_READING PASSAGE:_
Using Predictive Analytics to Identify Cyber Security Risks

By Bill Sweeney

In today’s fast-moving, dynamic digital environment, there is no crystal ball that can tell you the form or target for the next cyber-attack. The IT product development cycle has become so fast and cantered on functionality that security is rarely in focus. Most developers assume that the layers upon which they build provide the necessary security. Unfortunately, the platforms upon which most of these systems have been built are porous, and attackers are actively looking to exploit the holes in these systems at all levels.

Since the form or morphology of these attacks can change so dramatically between iterations, CISOs must assume that some will succeed even as they continuously strengthen their defences and strive to handle the volume of alerts generated by their current tools. In fact, it is best that CISOs assume it’s a case of “when we get hacked, not if.”

Big data and predictive analytics show great promise when it comes to cyber defence because of their ability to transform massive amounts of data into actionable intelligence. Predictive indicators can identify new emergent risks before they result in significant losses and help your security staff deal with alert overload.

Today’s cyber criminals have learned that snatch-and-grab attacks, where they attempt to quickly steal large amounts of data from a network, are easily detected by network defences such as firewalls and anti-virus, which will effectively shut down or quarantine access. Therefore, criminals have evolved a more patient approach, constructing layered software that is designed to steal small fragments of data over a longer period of time.

Because many of these pieces of software are disguised as commonly used formats -- jpgs and pdfs for example -- they often can go undetected by many systems. The industry average before a network breach is detected stands at around 200 days. The result for the victim is death by a thousand cuts.

Predictive analytics can detect these data anomalies early on, looking for new patterns of data access, including hidden data that is being ‘exfiltrated’ into another format and/or encrypted to avoid detection. By finding these anomalous patterns, predictive analytics help reduce a company’s overall risk exposure by limiting the amount of time that it’s inside the network.

Managing Cyber Alerts Effectively

One of the most common issues that CISOs face in regards to cyber security is “alert fatigue,” which results from the sheer volume of the alerts generated by cyber defence systems during the course of a given day.

With predictive analytics, risks are evaluated and ranked on a sliding scale of importance. If suspicious or malicious behaviour is suspected, the analytics engine alerts the right people about the suspicious behaviour, ranking it from highest to lowest risk. Leveraging vast amounts of data, but processing it efficiently, ensures predictive analytics can provide real-time responses in contrast to older approaches that are time-consuming, inefficient and expensive.

_WHAT YOU HAVE TO DO:_ In the article on predictive analytics for cyber security, copy the passage word for word, starting with "Managing Cyber Alerts" and ending after "a given day.".

_DATA EXTRACTS:_
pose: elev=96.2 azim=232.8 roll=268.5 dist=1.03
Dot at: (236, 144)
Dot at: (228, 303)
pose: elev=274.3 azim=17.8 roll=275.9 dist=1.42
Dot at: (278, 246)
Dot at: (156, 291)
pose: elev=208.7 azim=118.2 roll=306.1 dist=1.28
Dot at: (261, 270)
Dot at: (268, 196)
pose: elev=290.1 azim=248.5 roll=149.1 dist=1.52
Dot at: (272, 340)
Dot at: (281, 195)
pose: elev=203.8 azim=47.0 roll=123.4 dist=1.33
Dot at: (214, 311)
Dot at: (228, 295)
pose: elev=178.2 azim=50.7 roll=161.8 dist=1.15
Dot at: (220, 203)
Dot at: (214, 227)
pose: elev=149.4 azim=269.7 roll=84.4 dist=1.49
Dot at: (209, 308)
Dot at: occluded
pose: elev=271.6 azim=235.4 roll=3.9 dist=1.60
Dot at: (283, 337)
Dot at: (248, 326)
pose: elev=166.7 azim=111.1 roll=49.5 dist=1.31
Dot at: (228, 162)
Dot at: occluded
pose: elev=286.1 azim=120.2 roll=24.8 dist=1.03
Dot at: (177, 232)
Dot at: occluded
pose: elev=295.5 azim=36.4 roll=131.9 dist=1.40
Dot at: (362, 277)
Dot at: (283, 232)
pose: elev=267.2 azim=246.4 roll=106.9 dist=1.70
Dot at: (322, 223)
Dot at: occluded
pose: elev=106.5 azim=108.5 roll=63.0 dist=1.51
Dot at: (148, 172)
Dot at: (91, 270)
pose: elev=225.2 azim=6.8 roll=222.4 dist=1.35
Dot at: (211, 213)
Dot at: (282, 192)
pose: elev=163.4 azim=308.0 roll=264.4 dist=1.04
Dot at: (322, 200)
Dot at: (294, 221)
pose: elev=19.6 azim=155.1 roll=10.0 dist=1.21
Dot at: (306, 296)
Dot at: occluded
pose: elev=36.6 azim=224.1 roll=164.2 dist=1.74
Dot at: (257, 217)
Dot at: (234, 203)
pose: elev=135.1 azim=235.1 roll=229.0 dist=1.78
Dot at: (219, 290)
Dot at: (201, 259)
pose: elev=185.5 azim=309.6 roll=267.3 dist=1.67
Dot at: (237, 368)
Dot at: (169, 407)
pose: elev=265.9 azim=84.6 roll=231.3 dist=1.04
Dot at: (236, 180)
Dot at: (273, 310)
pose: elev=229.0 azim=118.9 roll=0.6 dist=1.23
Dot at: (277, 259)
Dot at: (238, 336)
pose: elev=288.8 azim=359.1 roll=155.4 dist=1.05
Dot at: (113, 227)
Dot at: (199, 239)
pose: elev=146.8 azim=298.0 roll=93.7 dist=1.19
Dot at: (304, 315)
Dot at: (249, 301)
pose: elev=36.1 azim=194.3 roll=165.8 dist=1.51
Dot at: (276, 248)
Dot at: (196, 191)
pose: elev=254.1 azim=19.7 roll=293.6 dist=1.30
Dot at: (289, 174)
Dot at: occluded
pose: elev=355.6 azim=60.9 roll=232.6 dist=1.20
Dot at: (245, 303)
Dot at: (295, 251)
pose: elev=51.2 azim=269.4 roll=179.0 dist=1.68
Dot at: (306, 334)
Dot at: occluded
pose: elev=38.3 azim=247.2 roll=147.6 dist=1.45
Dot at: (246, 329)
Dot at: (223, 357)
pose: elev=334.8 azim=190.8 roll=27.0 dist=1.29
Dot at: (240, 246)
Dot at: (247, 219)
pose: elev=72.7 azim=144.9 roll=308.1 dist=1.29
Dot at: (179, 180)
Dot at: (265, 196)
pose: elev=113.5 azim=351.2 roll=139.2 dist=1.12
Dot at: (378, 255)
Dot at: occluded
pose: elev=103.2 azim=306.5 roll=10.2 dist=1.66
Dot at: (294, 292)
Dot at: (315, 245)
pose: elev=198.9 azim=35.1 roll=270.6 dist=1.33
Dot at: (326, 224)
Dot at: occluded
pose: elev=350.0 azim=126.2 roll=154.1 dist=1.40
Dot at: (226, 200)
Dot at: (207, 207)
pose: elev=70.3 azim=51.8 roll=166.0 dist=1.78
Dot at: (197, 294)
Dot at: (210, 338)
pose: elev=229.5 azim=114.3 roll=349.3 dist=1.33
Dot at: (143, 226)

_REPLY:_
Managing Cyber Alerts Effectively

One of the most common issues that CISOs face in regards to cyber security is “alert fatigue,” which results from the sheer volume of the alerts generated by cyber defence systems during the course of a given day.